**Saved entries:**

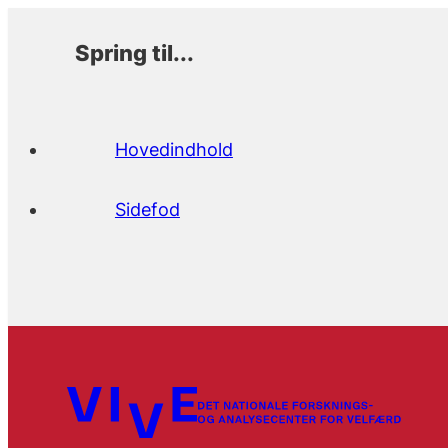
Spring til...
Hovedindhold
Sidefod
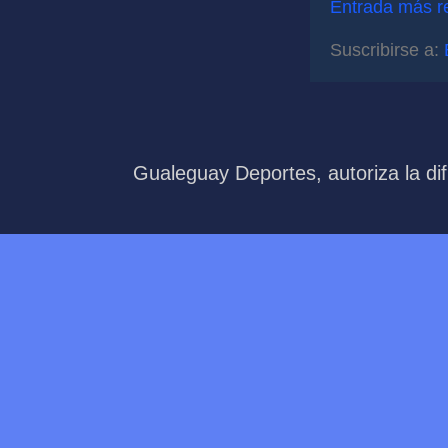
Entrada más r
Suscribirse a:
Gualeguay Deportes, autoriza la dif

**About this exercise:**
What are the lines from the one with "Entrada más r" through the last line of the records above? Quote them exactly and add nothing.

**Answer to this exercise:**
Entrada más r
Suscribirse a:
Gualeguay Deportes, autoriza la dif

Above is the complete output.